La carta está firmada por el arzobispo de Monterrey y presidente de la CEM, Rogelio Cabrera López; arzobispo de Morelia y vicepresidente, Carlos Garfias Merlos; obispo Auxiliar de Monterrey y secretario general, Alfonso G. Miranda Guardiola; el obispo de Cuernavaca y tesorero general, Ramón Castro Castro; el obispo de Zamora primer vocal, Javier Navarro Rodríguez y el obispo de Nogales Segundo Vocal, José Leopoldo González González.
Señalaron que es obligación de los gobiernos federal y estatal castigar a los culpables de la violencia y del crimen organizado, “sin hacer excepciones en la aplicación del Estado de Derecho”, y hacer efectiva la justicia que implica la seguridad de los ciudadanos.
Refirieron que en medio de la pandemia, la violencia es la única que no está en cuarentena y sigue su estela de muerte e inhumanidad en todo México, pues suman 14 mil asesinatos en lo que va del año y la violencia intrafamiliar se ha recrudecido.

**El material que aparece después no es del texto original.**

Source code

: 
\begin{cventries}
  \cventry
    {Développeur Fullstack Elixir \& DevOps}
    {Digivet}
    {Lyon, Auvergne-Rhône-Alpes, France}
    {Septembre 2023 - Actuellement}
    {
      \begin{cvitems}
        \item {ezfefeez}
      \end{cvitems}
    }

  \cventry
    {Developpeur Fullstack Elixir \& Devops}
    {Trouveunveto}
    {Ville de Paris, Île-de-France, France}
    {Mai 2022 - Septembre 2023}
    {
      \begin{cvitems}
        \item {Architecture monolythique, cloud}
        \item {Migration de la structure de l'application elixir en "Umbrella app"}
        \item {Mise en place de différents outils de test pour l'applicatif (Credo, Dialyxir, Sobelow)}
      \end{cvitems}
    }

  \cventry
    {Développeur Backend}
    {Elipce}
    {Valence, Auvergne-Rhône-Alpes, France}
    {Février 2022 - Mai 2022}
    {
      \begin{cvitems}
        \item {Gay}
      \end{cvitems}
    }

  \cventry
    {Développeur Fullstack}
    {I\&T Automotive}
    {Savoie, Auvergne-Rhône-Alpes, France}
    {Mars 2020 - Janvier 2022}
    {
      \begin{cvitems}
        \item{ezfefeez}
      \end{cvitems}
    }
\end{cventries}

La misiva señala que la suspensión de muchas actividades productivas dañó el empleo y el ingreso de millones de personas que experimentan la apremiante necesidad de recursos económicos para subsistir, por ello es evidente la urgencia de promoción de la economía solidaria y del consumo local.
Pidieron a las autoridades la aplicación de pruebas de COVID-19 de manera amplia, constante y expedita, porque el derecho a la información se debe hacer con todos los recursos disponibles, pues no sólo es un requerimiento técnico, sino una obligación moral de quien tiene la responsabilidad de promover el bien común y dar certidumbre al pueblo cuando se encuentra desconcertado.